== Segment start ==

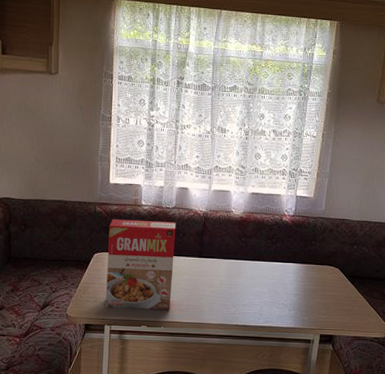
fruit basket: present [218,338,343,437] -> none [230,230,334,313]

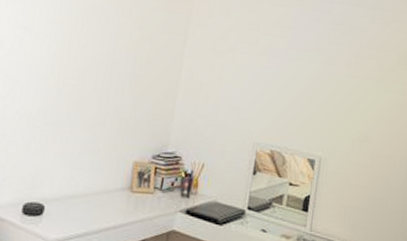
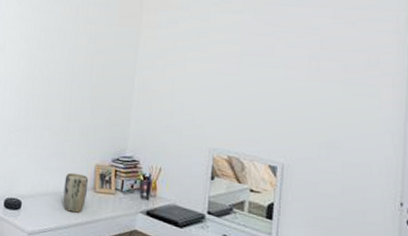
plant pot: none [94,171,126,216] -> present [63,172,89,213]

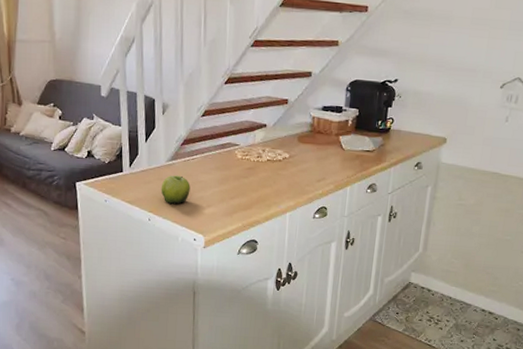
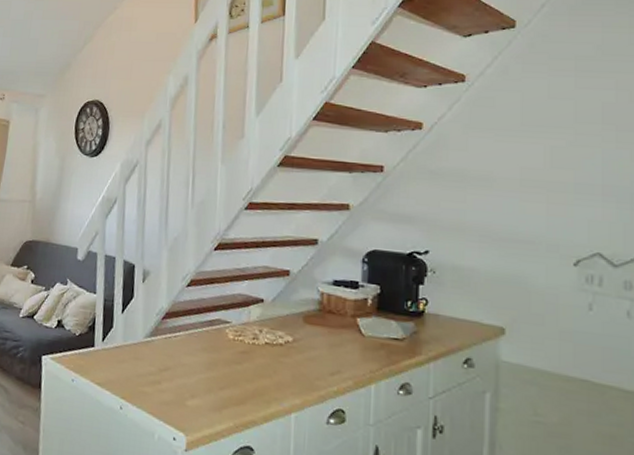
fruit: present [161,175,191,204] -> none [136,354,171,391]

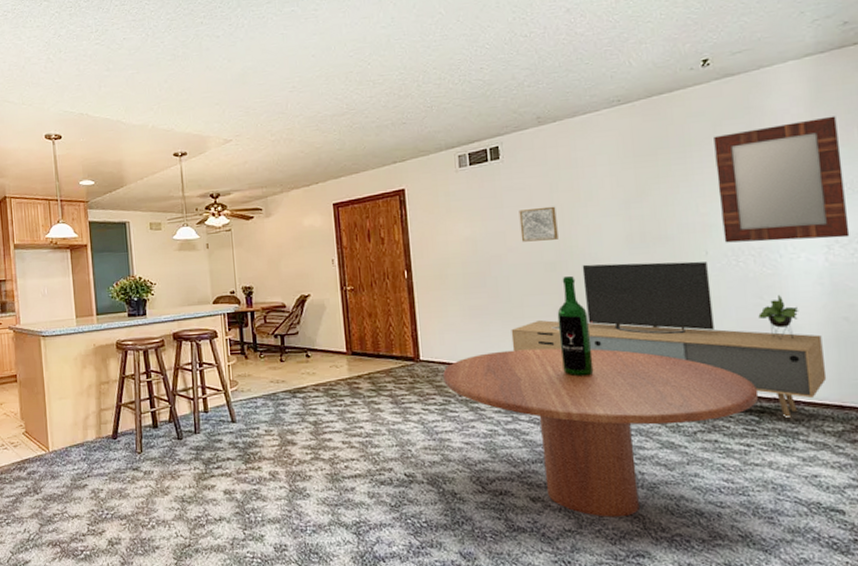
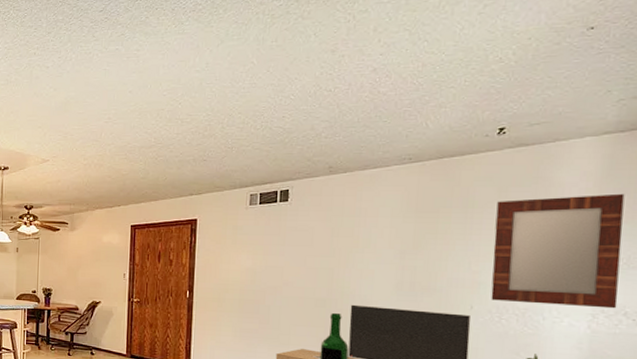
wall art: present [519,206,558,242] -> none [297,249,334,279]

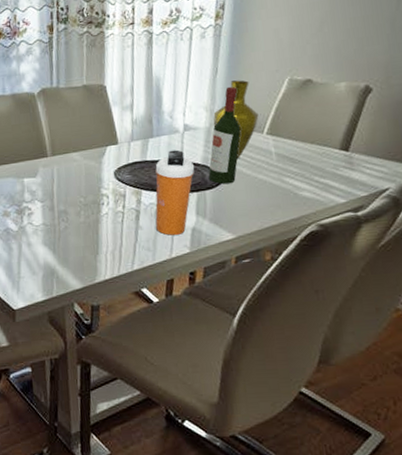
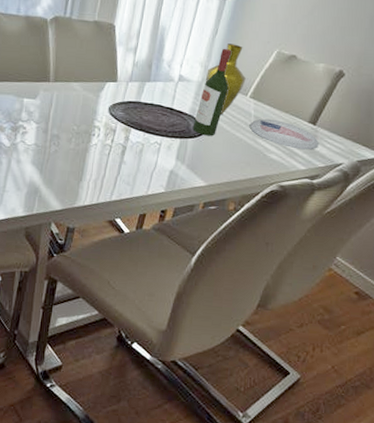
shaker bottle: present [155,149,195,236] -> none [138,96,182,175]
plate: none [272,153,356,181] -> present [249,118,319,150]

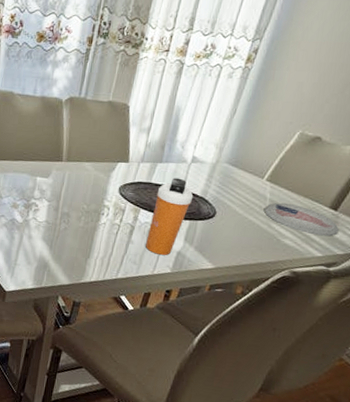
shaker bottle: none [138,96,182,175] -> present [145,178,194,255]
wine bottle: present [192,48,232,136] -> none [203,129,250,219]
vase: present [205,43,246,114] -> none [219,124,264,197]

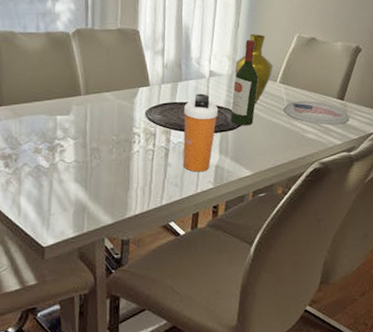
wine bottle: none [203,129,250,219] -> present [230,39,259,126]
vase: none [219,124,264,197] -> present [235,34,273,103]

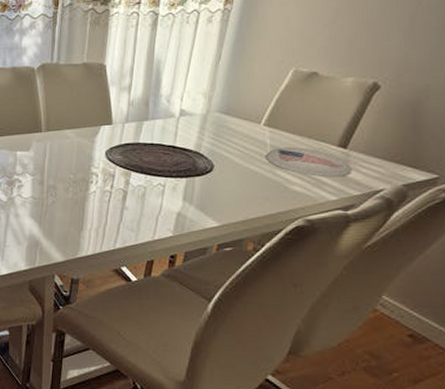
shaker bottle: present [183,93,219,172] -> none [142,134,187,218]
wine bottle: present [230,39,259,126] -> none [199,74,239,173]
vase: present [235,34,273,103] -> none [210,68,258,147]

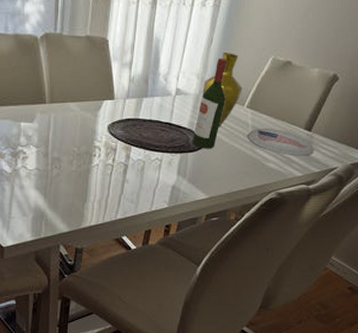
wine bottle: none [199,74,239,173] -> present [192,58,228,149]
vase: none [210,68,258,147] -> present [202,53,242,126]

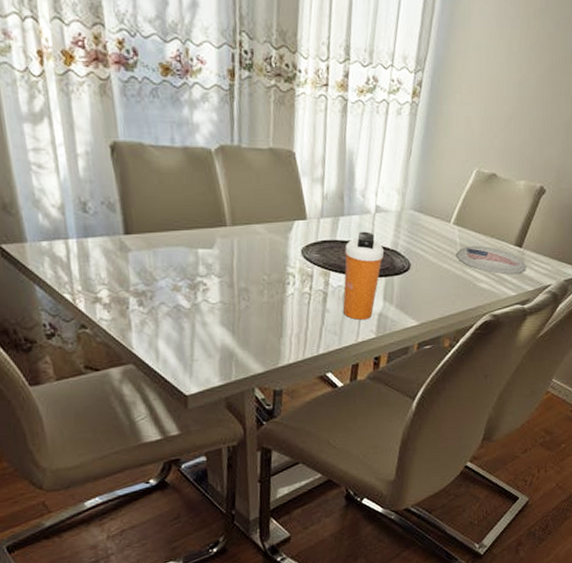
shaker bottle: none [141,112,181,191] -> present [343,231,385,320]
wine bottle: present [192,58,228,149] -> none [397,171,430,271]
vase: present [202,53,242,126] -> none [404,165,447,246]

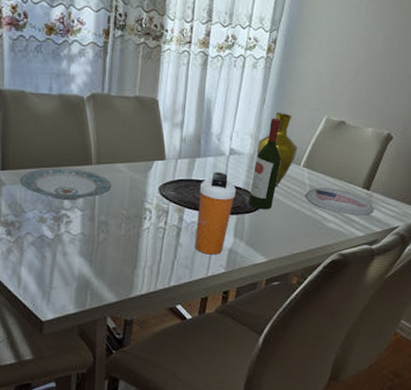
plate: none [148,230,250,266] -> present [20,168,111,200]
wine bottle: none [397,171,430,271] -> present [248,118,281,210]
vase: none [404,165,447,246] -> present [257,113,298,186]

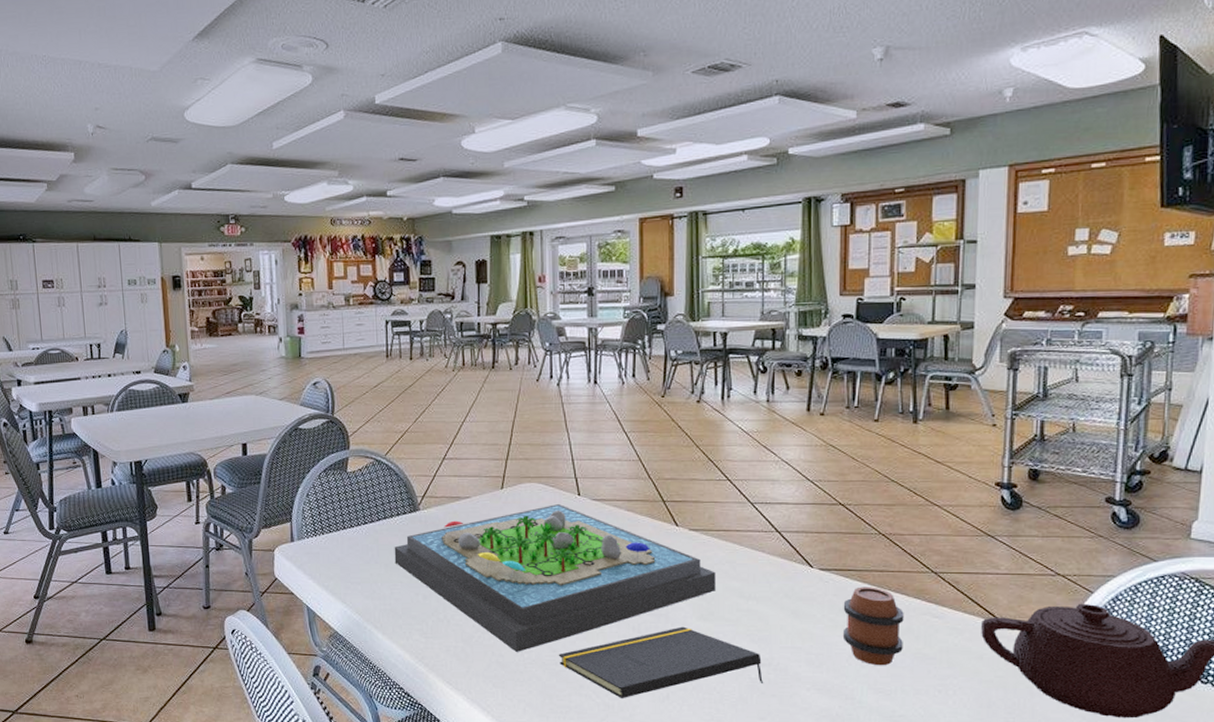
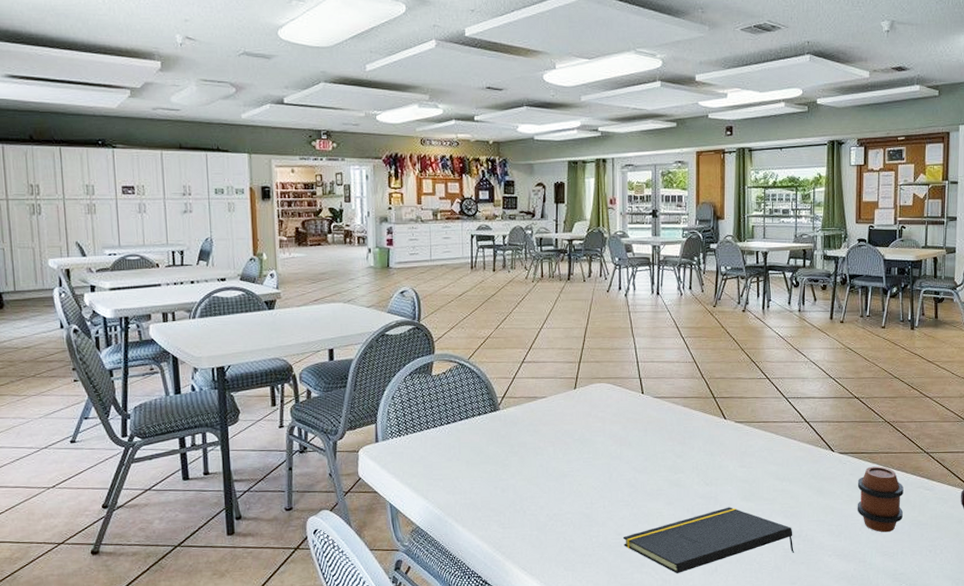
board game: present [394,503,716,652] -> none [475,401,757,537]

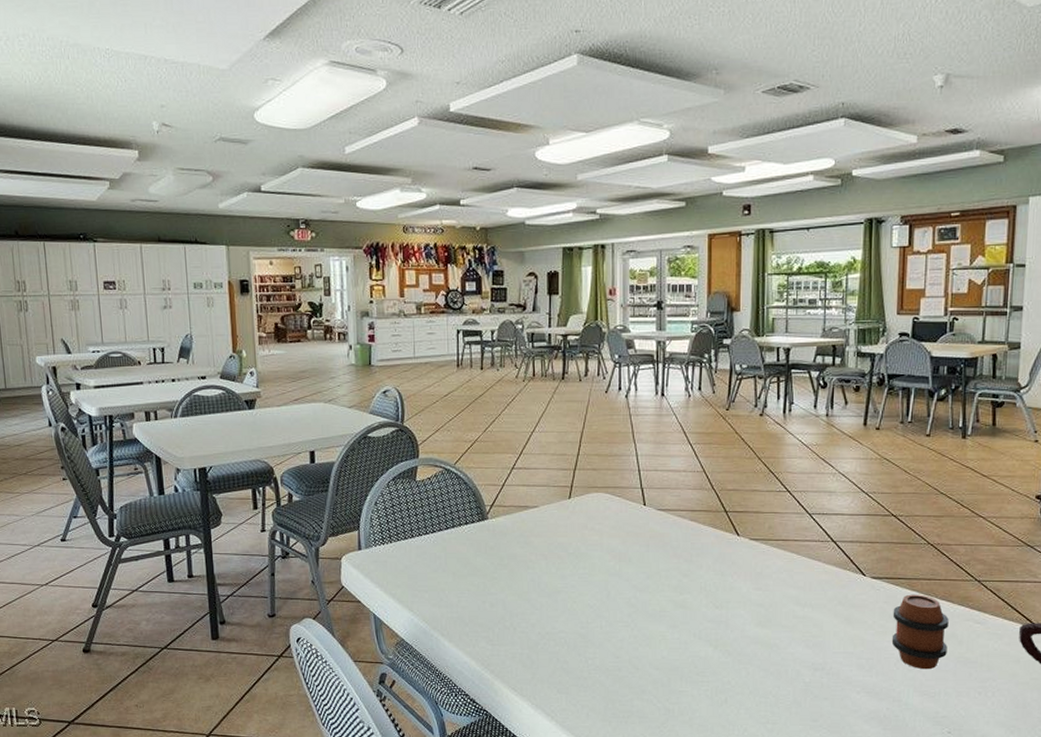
notepad: present [622,507,795,573] -> none [621,633,817,703]

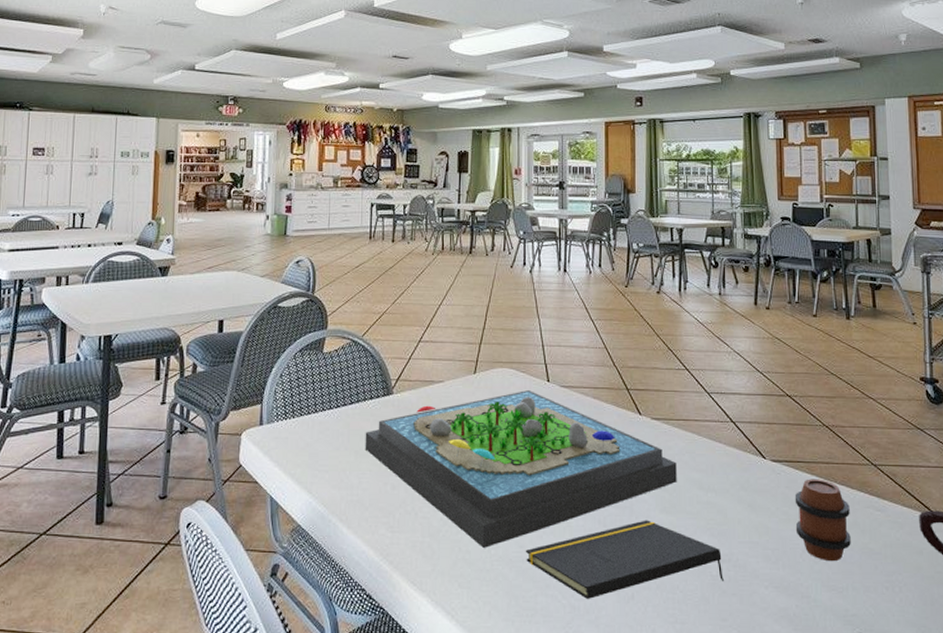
board game: none [462,513,774,658] -> present [365,389,677,548]
notepad: none [621,633,817,703] -> present [525,520,725,599]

== Segment end ==

_Aim of the task:_ For this exercise, please set down exactly the lines of the listing above from the line with "fruit: present [161,175,191,204]" up to and including the line with "wine bottle: present [230,39,259,126]", and no pictures.

_Answer:_
fruit: present [161,175,191,204] -> none [136,354,171,391]

wall art: present [519,206,558,242] -> none [297,249,334,279]

shaker bottle: present [155,149,195,236] -> none [138,96,182,175]
plate: none [272,153,356,181] -> present [249,118,319,150]

shaker bottle: none [138,96,182,175] -> present [145,178,194,255]
wine bottle: present [192,48,232,136] -> none [203,129,250,219]
vase: present [205,43,246,114] -> none [219,124,264,197]

wine bottle: none [203,129,250,219] -> present [230,39,259,126]
vase: none [219,124,264,197] -> present [235,34,273,103]

shaker bottle: present [183,93,219,172] -> none [142,134,187,218]
wine bottle: present [230,39,259,126] -> none [199,74,239,173]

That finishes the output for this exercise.